* Data listing:
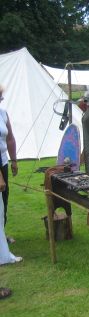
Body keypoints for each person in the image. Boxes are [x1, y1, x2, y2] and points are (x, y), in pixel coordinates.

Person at [0, 86, 18, 241]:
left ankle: (1, 234)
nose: (2, 99)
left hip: (3, 162)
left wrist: (14, 160)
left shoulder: (3, 114)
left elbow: (10, 138)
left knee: (4, 197)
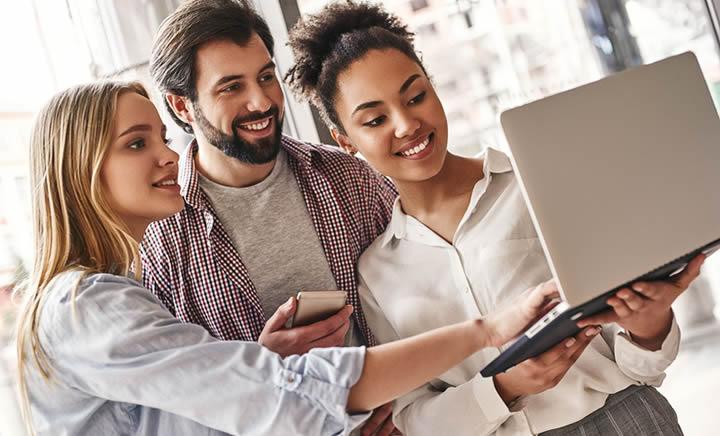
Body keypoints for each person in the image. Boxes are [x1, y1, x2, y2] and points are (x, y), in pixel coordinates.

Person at [14, 80, 561, 436]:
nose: (165, 155)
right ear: (78, 168)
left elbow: (194, 416)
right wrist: (487, 331)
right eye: (136, 144)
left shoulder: (104, 295)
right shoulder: (87, 305)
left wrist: (264, 359)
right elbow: (280, 399)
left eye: (158, 137)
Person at [285, 2, 705, 435]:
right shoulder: (376, 272)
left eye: (416, 97)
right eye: (374, 119)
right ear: (345, 141)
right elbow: (413, 418)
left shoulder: (536, 185)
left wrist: (648, 327)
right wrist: (501, 389)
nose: (407, 124)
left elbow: (642, 366)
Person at [142, 1, 399, 431]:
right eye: (231, 87)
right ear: (183, 107)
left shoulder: (351, 179)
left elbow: (421, 300)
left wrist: (406, 406)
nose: (261, 101)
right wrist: (261, 371)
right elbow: (170, 409)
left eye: (265, 77)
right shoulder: (157, 240)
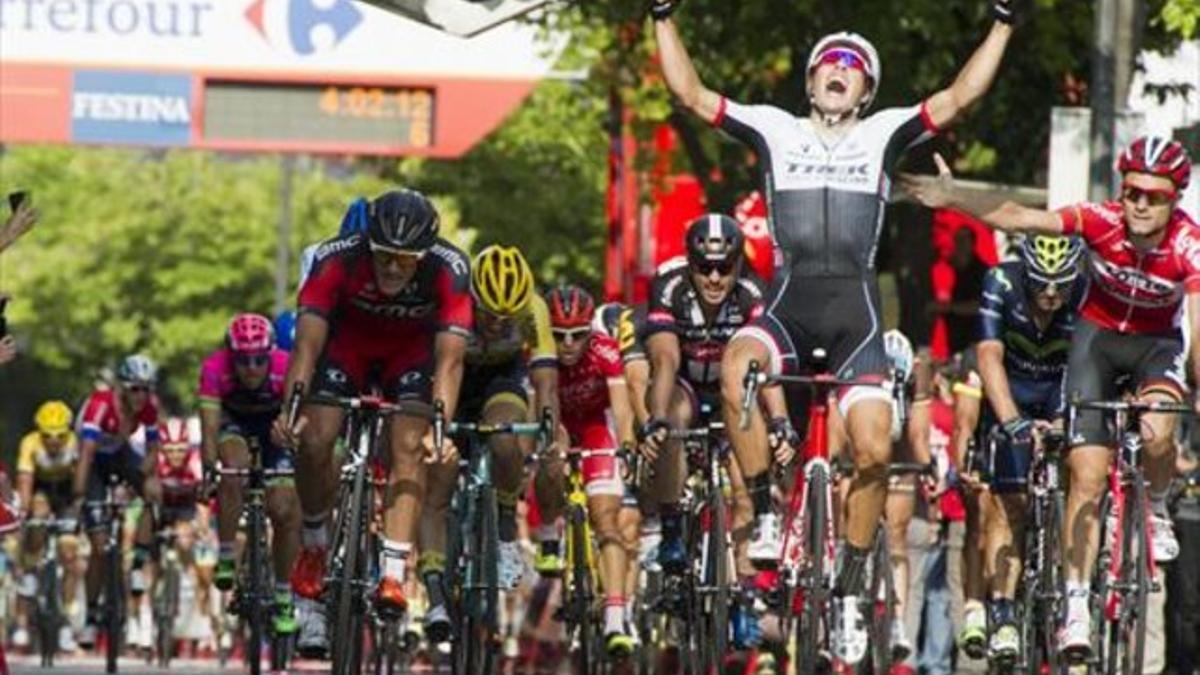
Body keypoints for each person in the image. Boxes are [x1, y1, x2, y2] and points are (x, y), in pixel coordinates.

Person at [651, 0, 1014, 663]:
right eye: (828, 65)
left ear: (867, 89)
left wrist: (1003, 22)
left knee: (875, 452)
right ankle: (765, 506)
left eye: (852, 67)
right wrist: (661, 15)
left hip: (857, 315)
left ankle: (848, 587)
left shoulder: (883, 132)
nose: (838, 72)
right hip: (789, 306)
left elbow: (962, 95)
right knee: (738, 362)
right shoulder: (773, 129)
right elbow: (689, 91)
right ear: (811, 82)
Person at [902, 135, 1198, 661]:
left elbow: (1196, 338)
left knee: (1157, 427)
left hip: (1156, 348)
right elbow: (1017, 216)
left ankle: (1152, 505)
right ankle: (1078, 604)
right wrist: (954, 197)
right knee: (1084, 474)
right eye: (1132, 192)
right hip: (1098, 343)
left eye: (1154, 196)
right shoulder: (1100, 220)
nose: (1140, 205)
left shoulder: (1188, 246)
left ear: (1175, 197)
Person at [273, 189, 471, 655]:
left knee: (410, 445)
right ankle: (317, 541)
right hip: (347, 348)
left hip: (412, 355)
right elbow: (306, 348)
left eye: (406, 260)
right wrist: (291, 410)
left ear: (424, 255)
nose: (393, 268)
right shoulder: (335, 258)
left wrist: (439, 431)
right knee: (315, 437)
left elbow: (450, 363)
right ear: (368, 244)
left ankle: (393, 571)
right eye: (384, 256)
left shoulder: (451, 269)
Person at [418, 244, 558, 640]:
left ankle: (504, 525)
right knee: (438, 481)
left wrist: (547, 433)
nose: (497, 323)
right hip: (451, 380)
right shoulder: (454, 303)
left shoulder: (533, 310)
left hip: (501, 379)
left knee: (504, 439)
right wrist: (438, 428)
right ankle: (434, 597)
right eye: (489, 314)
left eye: (506, 317)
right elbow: (447, 366)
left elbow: (546, 383)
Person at [970, 234, 1084, 661]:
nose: (1052, 295)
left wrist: (1066, 418)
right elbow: (987, 356)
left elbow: (1088, 361)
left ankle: (1070, 592)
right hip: (1011, 387)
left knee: (1081, 477)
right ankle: (1000, 611)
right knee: (1009, 503)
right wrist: (1011, 420)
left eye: (1061, 286)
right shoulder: (1000, 280)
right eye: (1042, 284)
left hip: (1059, 385)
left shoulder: (1086, 288)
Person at [537, 284, 638, 657]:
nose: (567, 344)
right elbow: (539, 409)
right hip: (558, 423)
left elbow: (622, 408)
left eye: (577, 335)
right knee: (548, 460)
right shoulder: (537, 352)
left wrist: (626, 445)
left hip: (596, 427)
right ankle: (549, 535)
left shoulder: (605, 350)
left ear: (589, 332)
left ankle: (615, 618)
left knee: (607, 520)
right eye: (558, 335)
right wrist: (552, 444)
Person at [198, 313, 299, 638]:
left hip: (274, 429)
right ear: (231, 356)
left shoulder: (287, 366)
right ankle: (227, 555)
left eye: (259, 359)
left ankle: (284, 597)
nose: (251, 368)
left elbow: (297, 419)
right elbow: (210, 428)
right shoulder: (215, 369)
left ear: (270, 353)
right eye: (243, 360)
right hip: (234, 425)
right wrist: (209, 468)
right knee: (232, 471)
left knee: (284, 510)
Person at [72, 353, 162, 646]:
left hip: (121, 455)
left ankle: (138, 559)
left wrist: (144, 479)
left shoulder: (149, 407)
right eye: (135, 388)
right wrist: (78, 499)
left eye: (146, 388)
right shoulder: (101, 406)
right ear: (122, 387)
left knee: (154, 490)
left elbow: (151, 452)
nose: (141, 395)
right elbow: (85, 456)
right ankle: (90, 614)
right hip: (94, 461)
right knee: (99, 549)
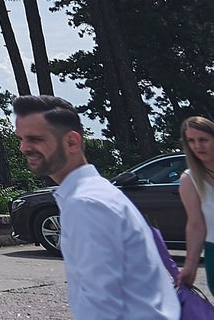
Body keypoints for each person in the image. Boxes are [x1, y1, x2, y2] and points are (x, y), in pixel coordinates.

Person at [14, 94, 179, 319]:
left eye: (35, 139)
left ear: (72, 142)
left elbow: (103, 305)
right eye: (21, 139)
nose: (24, 147)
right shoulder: (97, 192)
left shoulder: (85, 204)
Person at [179, 116, 214, 296]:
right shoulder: (189, 179)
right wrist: (190, 266)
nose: (197, 146)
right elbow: (195, 225)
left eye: (203, 140)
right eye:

* Task brief:
All of the preceding material should be output verbatim, with the pictures excluded.

* Answer to the exercise:
Body keypoints for each person in the image. Boxes are [x1, y1, x2, y2] and points are (x, y), in pixel coordinates.

Person at [0, 86, 18, 241]:
left ankle: (1, 234)
nose: (2, 99)
left hip: (3, 162)
left wrist: (14, 160)
left shoulder: (3, 114)
left elbow: (10, 138)
left knee: (4, 197)
Body keypoints for each person in the image. Boxes are [x1, y1, x2, y2] and points are (x, y), in pixel coordinates.

Person at [14, 80, 561, 436]:
nose: (165, 155)
right ear: (78, 168)
left elbow: (194, 416)
right wrist: (487, 331)
right eye: (136, 144)
left shoulder: (104, 295)
right shoulder: (87, 305)
left wrist: (264, 359)
right elbow: (280, 399)
left eye: (158, 137)
Person at [285, 2, 705, 435]:
right shoulder: (376, 272)
left eye: (416, 97)
right eye: (374, 119)
right ear: (345, 141)
right elbow: (413, 418)
left shoulder: (536, 185)
left wrist: (648, 327)
right wrist: (501, 389)
nose: (407, 124)
left elbow: (642, 366)
Person at [142, 1, 399, 431]:
right eye: (231, 87)
right ear: (183, 107)
left shoulder: (351, 179)
left elbow: (421, 300)
left wrist: (406, 406)
nose: (261, 101)
right wrist: (261, 371)
right elbow: (170, 409)
left eye: (265, 77)
right shoulder: (157, 240)
Body keypoints for each person in the image. Boxes are [x1, y1, x2, y2] and points are (x, y), in pixel coordinates.

Person at [651, 0, 1014, 663]:
right eye: (828, 65)
left ear: (867, 89)
left wrist: (1003, 22)
left knee: (875, 452)
right ankle: (765, 506)
left eye: (852, 67)
right wrist: (661, 15)
left hip: (857, 315)
left ankle: (848, 587)
left shoulder: (883, 132)
nose: (838, 72)
right hip: (789, 306)
left elbow: (962, 95)
right knee: (738, 362)
right shoulder: (773, 129)
right elbow: (689, 91)
right ear: (811, 82)
Person at [902, 135, 1198, 661]:
left elbow: (1196, 338)
left knee: (1157, 427)
left hip: (1156, 348)
right elbow: (1017, 216)
left ankle: (1152, 505)
right ankle: (1078, 604)
right wrist: (954, 197)
right knee: (1084, 474)
right eye: (1132, 192)
right hip: (1098, 343)
left eye: (1154, 196)
right shoulder: (1100, 220)
nose: (1140, 205)
left shoulder: (1188, 246)
left ear: (1175, 197)
Person at [273, 189, 471, 655]:
left knee: (410, 445)
right ankle: (317, 541)
right hip: (347, 348)
left hip: (412, 355)
right elbow: (306, 348)
left eye: (406, 260)
right wrist: (291, 410)
left ear: (424, 255)
nose: (393, 268)
right shoulder: (335, 258)
left wrist: (439, 431)
right knee: (315, 437)
left elbow: (450, 363)
right ear: (368, 244)
left ankle: (393, 571)
right eye: (384, 256)
left shoulder: (451, 269)
Person at [418, 244, 558, 640]:
left ankle: (504, 525)
right knee: (438, 481)
left wrist: (547, 433)
nose: (497, 323)
right hip: (451, 380)
right shoulder: (454, 303)
left shoulder: (533, 310)
left hip: (501, 379)
left knee: (504, 439)
right wrist: (438, 428)
right ankle: (434, 597)
right eye: (489, 314)
left eye: (506, 317)
right elbow: (447, 366)
left elbow: (546, 383)
Person at [970, 234, 1084, 661]:
nose: (1052, 295)
left wrist: (1066, 418)
right elbow: (987, 356)
left elbow: (1088, 361)
left ankle: (1070, 592)
right hip: (1011, 387)
left knee: (1081, 477)
right ankle: (1000, 611)
right knee: (1009, 503)
right wrist: (1011, 420)
left eye: (1061, 286)
right shoulder: (1000, 280)
right eye: (1042, 284)
left hip: (1059, 385)
left shoulder: (1086, 288)
Person at [537, 284, 638, 657]:
nose: (567, 344)
right elbow: (539, 409)
right hip: (558, 423)
left elbow: (622, 408)
left eye: (577, 335)
right knee: (548, 460)
right shoulder: (537, 352)
left wrist: (626, 445)
left hip: (596, 427)
right ankle: (549, 535)
left shoulder: (605, 350)
left ear: (589, 332)
left ankle: (615, 618)
left knee: (607, 520)
right eye: (558, 335)
right wrist: (552, 444)
Person at [198, 313, 299, 638]:
left hip: (274, 429)
right ear: (231, 356)
left shoulder: (287, 366)
right ankle: (227, 555)
left eye: (259, 359)
left ankle: (284, 597)
nose: (251, 368)
left elbow: (297, 419)
right elbow: (210, 428)
right shoulder: (215, 369)
left ear: (270, 353)
right eye: (243, 360)
right hip: (234, 425)
right wrist: (209, 468)
right knee: (232, 471)
left knee: (284, 510)
Person at [72, 353, 162, 646]:
left hip: (121, 455)
left ankle: (138, 559)
left wrist: (144, 479)
left shoulder: (149, 407)
right eye: (135, 388)
right wrist: (78, 499)
left eye: (146, 388)
right shoulder: (101, 406)
right ear: (122, 387)
left knee: (154, 490)
left elbow: (151, 452)
nose: (141, 395)
right elbow: (85, 456)
right ankle: (90, 614)
right hip: (94, 461)
right knee: (99, 549)
Body keypoints for each person in the image. Boxes are [x1, y1, x2, y2] and points are (x, y), in pixel coordinates.

Person at [14, 94, 179, 319]:
left eye: (35, 139)
left ear: (72, 142)
left elbow: (103, 305)
right eye: (21, 139)
nose: (24, 147)
right shoulder: (97, 192)
left shoulder: (85, 204)
Person at [179, 116, 214, 296]:
right shoulder: (189, 179)
right wrist: (190, 266)
nose: (197, 146)
right elbow: (195, 225)
left eye: (203, 140)
right eye:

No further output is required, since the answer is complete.